"Fire the bosses", a group of demonstrators chanted.
Tourists heading to the Sacré-Coeur cathedral and shoppers on Rochechouart Boulevard stopped to watch the march of trade unions and groups representing the unemployed and working poor.
With the rapid rise of unemployment figures, their plight may seem more relevant than ever. But Pierre-Étienne Bouchet, the spokesman of AC!, the group that organised the march, says unemployment is not just related to the economic crisis.
"The situation is getting worse" he says, but politicians only blame it on the crisis.
Some marchers held signs calling for 'jobs for everyone'. Many of the participants, including members of left-wing trade unions, are thinking big: anti-capitalist, for the most part, they want a new world order.

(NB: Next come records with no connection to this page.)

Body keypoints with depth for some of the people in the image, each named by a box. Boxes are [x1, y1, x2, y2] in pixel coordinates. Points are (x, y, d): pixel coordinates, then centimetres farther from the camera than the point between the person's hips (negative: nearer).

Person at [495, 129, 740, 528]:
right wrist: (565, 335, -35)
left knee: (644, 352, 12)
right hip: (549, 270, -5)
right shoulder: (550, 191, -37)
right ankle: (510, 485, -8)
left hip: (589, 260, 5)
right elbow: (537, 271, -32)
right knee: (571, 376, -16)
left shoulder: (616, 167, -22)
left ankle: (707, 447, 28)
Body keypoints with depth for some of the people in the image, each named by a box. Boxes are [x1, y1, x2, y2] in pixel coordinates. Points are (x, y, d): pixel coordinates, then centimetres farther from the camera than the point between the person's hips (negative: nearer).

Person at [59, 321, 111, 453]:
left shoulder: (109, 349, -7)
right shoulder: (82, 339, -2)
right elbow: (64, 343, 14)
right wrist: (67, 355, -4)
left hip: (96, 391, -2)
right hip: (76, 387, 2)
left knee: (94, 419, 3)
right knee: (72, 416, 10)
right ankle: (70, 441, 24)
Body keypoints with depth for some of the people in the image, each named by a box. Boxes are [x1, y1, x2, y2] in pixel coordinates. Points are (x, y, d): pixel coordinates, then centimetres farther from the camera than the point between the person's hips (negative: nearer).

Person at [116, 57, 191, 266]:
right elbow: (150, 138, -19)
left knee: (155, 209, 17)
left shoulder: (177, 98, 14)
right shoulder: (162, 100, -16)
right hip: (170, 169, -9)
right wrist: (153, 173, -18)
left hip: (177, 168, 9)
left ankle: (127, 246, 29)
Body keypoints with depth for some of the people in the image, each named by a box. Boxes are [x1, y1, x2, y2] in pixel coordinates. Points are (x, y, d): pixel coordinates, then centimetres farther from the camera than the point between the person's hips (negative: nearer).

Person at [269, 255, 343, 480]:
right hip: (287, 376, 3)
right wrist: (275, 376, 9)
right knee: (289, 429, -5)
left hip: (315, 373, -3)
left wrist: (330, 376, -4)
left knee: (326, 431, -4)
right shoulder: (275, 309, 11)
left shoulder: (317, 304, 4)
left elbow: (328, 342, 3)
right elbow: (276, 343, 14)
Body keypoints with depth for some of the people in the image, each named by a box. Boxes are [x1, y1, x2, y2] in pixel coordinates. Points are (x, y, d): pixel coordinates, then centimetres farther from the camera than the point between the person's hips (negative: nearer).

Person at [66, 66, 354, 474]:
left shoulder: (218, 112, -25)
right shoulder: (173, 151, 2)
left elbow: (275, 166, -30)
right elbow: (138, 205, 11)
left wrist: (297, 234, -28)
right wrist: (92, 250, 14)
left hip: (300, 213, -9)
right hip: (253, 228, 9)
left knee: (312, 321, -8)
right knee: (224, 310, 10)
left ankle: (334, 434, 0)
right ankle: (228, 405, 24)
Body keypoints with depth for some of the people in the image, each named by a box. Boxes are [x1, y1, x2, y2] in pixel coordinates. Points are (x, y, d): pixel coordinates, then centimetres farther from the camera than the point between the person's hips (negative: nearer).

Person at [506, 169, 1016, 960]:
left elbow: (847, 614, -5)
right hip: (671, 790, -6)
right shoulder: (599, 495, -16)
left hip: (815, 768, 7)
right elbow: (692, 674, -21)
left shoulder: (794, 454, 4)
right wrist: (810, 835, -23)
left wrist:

One of the marchers is Vladimir Bizet-Sefani, who works for Pôle Emploi, the French unemployment office, in Lorient, Brittany.
He says it's discouraging to work there under the current system, which he says needs to change.
"The past fourty years has been very tough for working people," he said, pointing to the evolution in employment contracts, towards short-term and part-time work.
"Workers say to themselves, it's better than nothing, But the problem is that people can't get the fridge filled, they can't send their kids to university, they can't go to holidays. And this is a 40-year issue."
Virginie Gorson would like to see more of a focus on solidarity than on competitiveness. She is with the MNCP, a national organisation of groups working on unemployment issues. But she is also thinking of more immediate issues.
"If we want jobs for everyone, we have to share the jobs. We have to change everything. So we know that right now it's not possible to do in a few months- so what we're saying is [...] to increase the income, minimum income for unemployed people."
The minimum welfare payment for the unemployed, called the RSA, is currently 460 euros a month. The poverty line is 964 euros a month.
Gorson would like to see an increase of 250 euros at least. In the long term, she'd like to see a shift in politics towards solidarity instead of competitiveness.
And while she doubts a demonstration like this can change much, it does offer some solidarity to the unemployed.
"It's a sign to all these people who feel isolated [...] it's a way to say, well, you're not alone, there are people like you - who are fighting for your rights.
Daniel Paris-Clavel is living on the RSA after his unemployment benefits ran out in September.
"You know, in this society, the most part of the people are their relationship from their job. So in this demonstration [...] for us first it's important first to be together."
And at least for three hours on Saturday, they were together on the streets of Paris.